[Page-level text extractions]
□ □ □ □ □

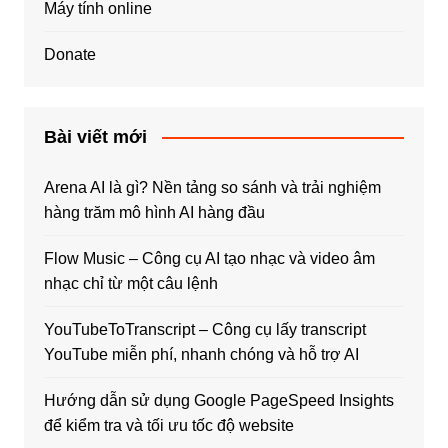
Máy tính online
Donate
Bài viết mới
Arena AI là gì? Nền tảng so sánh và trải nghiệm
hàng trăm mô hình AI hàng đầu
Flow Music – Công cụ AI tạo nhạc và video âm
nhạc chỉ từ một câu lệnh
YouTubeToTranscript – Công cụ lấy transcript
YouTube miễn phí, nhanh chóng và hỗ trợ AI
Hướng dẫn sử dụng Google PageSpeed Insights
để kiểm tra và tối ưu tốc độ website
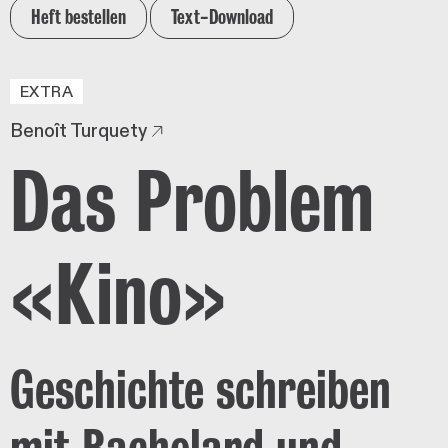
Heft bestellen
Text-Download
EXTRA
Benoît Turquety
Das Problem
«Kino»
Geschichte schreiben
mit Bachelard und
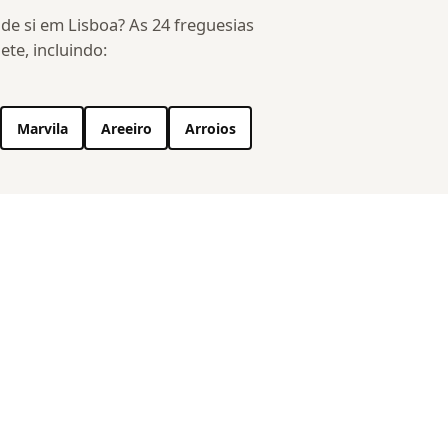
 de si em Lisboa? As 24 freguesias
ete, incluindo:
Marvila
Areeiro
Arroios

□ □ □ □ □

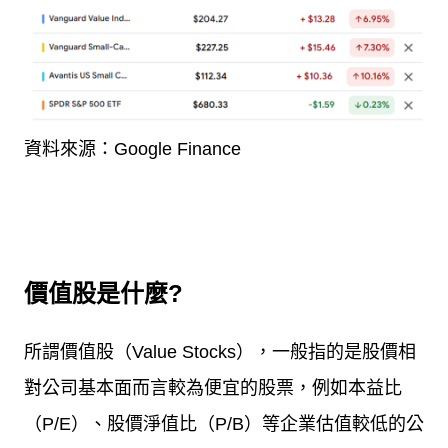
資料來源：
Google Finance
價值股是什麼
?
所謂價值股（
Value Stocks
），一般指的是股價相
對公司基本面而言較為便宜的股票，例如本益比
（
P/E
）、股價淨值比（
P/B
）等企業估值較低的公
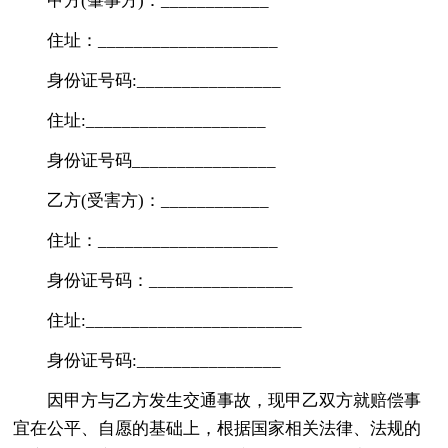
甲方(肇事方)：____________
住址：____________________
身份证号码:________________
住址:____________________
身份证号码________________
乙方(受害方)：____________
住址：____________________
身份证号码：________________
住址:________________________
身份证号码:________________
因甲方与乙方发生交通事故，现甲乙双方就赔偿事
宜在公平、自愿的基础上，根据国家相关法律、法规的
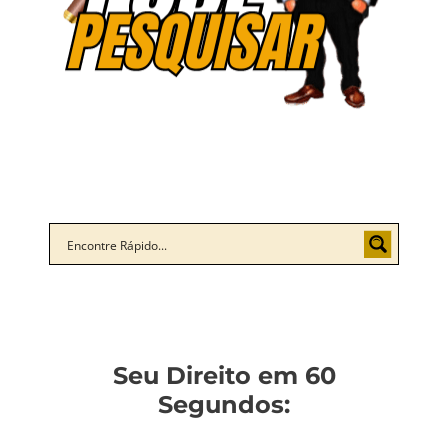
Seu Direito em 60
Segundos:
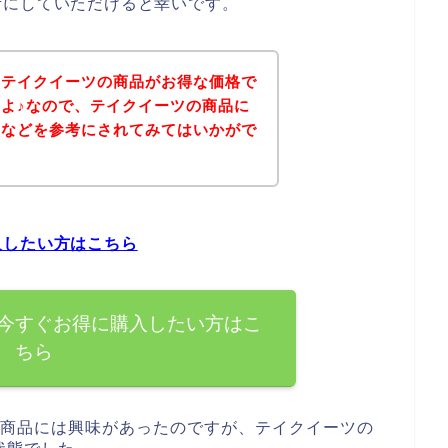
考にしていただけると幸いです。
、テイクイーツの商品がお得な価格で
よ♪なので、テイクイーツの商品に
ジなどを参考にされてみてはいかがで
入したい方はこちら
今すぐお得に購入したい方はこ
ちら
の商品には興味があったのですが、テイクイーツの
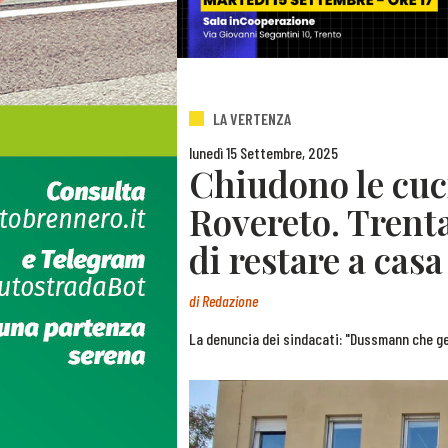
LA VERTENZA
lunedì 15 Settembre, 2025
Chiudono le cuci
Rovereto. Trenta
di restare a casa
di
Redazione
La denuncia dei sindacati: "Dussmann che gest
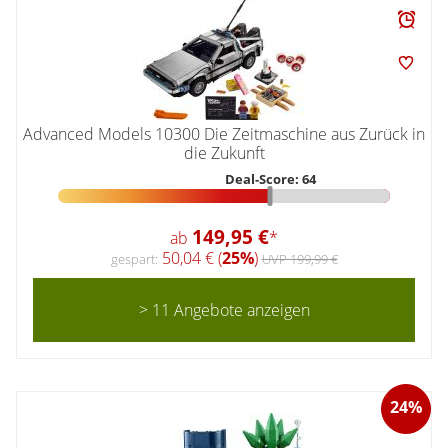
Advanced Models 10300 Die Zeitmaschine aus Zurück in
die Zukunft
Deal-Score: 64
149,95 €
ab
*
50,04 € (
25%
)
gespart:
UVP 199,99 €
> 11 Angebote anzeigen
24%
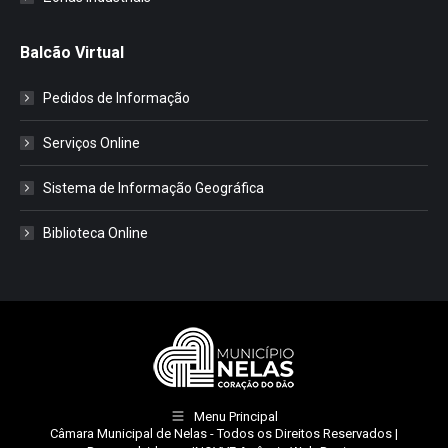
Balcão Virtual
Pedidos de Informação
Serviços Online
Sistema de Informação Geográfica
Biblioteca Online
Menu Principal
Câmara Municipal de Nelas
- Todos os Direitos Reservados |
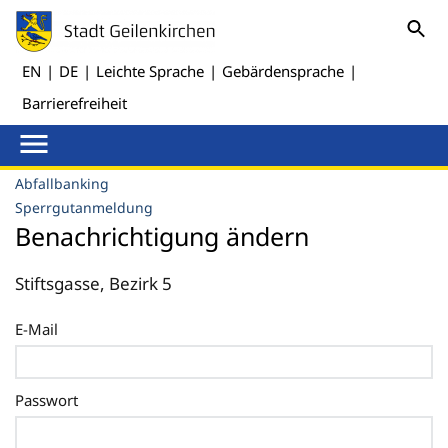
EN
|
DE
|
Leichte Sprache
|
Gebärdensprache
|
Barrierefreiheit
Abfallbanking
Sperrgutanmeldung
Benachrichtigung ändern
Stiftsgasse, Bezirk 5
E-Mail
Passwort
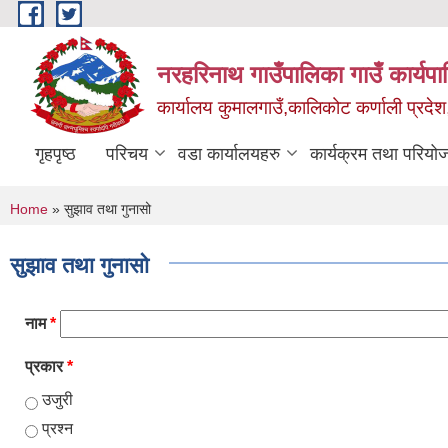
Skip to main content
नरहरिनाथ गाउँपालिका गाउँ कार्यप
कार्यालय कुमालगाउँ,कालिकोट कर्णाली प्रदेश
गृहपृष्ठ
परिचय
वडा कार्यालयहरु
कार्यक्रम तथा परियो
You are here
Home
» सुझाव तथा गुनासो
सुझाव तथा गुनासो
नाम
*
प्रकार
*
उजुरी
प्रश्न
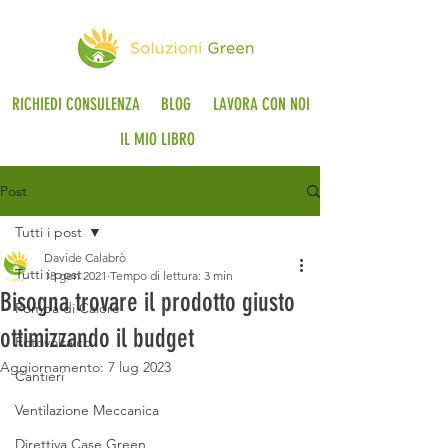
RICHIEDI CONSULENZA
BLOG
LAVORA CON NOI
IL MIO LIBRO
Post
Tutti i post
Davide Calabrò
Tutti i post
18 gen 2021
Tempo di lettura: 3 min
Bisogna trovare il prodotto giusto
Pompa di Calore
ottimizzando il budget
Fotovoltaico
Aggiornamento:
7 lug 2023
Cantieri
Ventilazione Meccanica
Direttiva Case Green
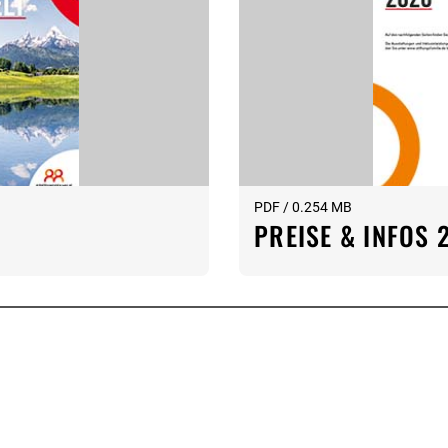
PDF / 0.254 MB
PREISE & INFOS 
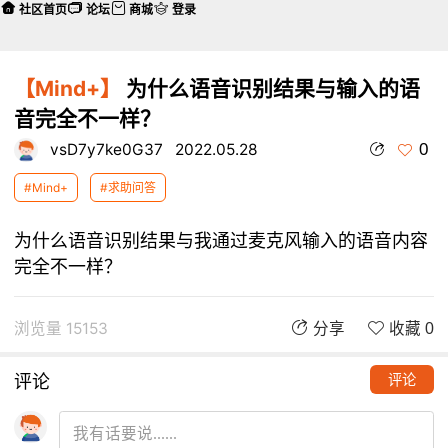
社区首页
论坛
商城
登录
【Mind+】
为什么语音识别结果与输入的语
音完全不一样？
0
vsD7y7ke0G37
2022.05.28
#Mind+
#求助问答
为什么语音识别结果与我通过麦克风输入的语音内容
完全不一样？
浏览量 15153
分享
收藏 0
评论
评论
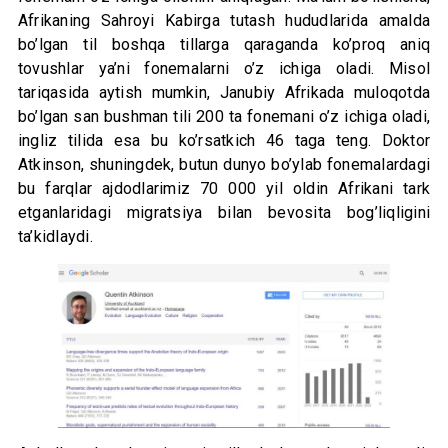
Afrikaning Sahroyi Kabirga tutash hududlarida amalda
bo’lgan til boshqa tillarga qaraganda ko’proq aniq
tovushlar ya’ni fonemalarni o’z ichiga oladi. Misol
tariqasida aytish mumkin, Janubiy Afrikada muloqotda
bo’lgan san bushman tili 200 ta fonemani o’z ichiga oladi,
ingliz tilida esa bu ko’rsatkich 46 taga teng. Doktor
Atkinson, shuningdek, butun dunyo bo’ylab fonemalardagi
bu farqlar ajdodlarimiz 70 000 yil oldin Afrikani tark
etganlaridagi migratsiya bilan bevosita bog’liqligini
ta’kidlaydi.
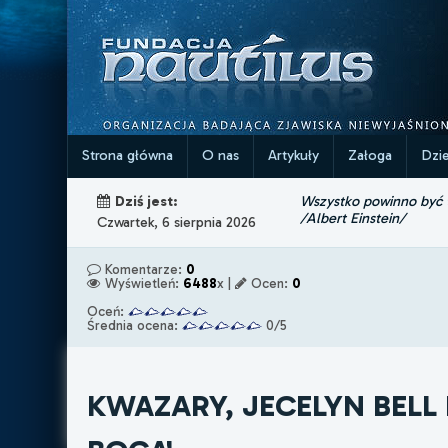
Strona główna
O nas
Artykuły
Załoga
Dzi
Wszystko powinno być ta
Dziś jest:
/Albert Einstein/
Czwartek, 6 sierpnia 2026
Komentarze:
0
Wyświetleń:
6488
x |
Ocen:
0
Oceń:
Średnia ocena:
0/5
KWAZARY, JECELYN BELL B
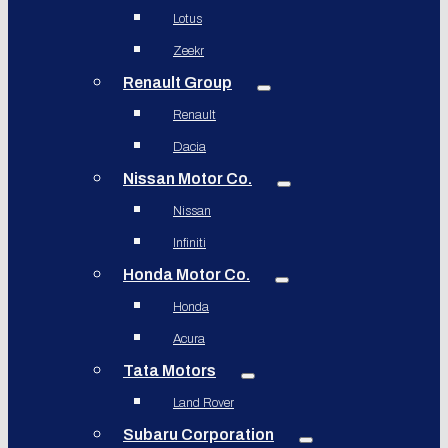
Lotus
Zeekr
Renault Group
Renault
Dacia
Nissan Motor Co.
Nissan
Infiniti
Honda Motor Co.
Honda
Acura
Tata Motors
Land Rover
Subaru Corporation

□ □ □ □ □

*Your task*. From the line with "La denuncia dei" up to and including the line with "Stiftsgasse, Bezirk 5" above, retype every line exactly and nothing more; leave out the pictures.

*Answer section*.
La denuncia dei sindacati: "Dussmann che gest
Advanced Models 10300 Die Zeitmaschine aus Zurück in
die Zukunft
Deal-Score: 64
149,95 €
ab
*
50,04 € (
25%
)
gespart:
UVP 199,99 €
> 11 Angebote anzeigen
24%
Balcão Virtual
Pedidos de Informação
Serviços Online
Sistema de Informação Geográfica
Biblioteca Online
Menu Principal
Câmara Municipal de Nelas
- Todos os Direitos Reservados |
EN
|
DE
|
Leichte Sprache
|
Gebärdensprache
|
Barrierefreiheit
Abfallbanking
Sperrgutanmeldung
Benachrichtigung ändern
Stiftsgasse, Bezirk 5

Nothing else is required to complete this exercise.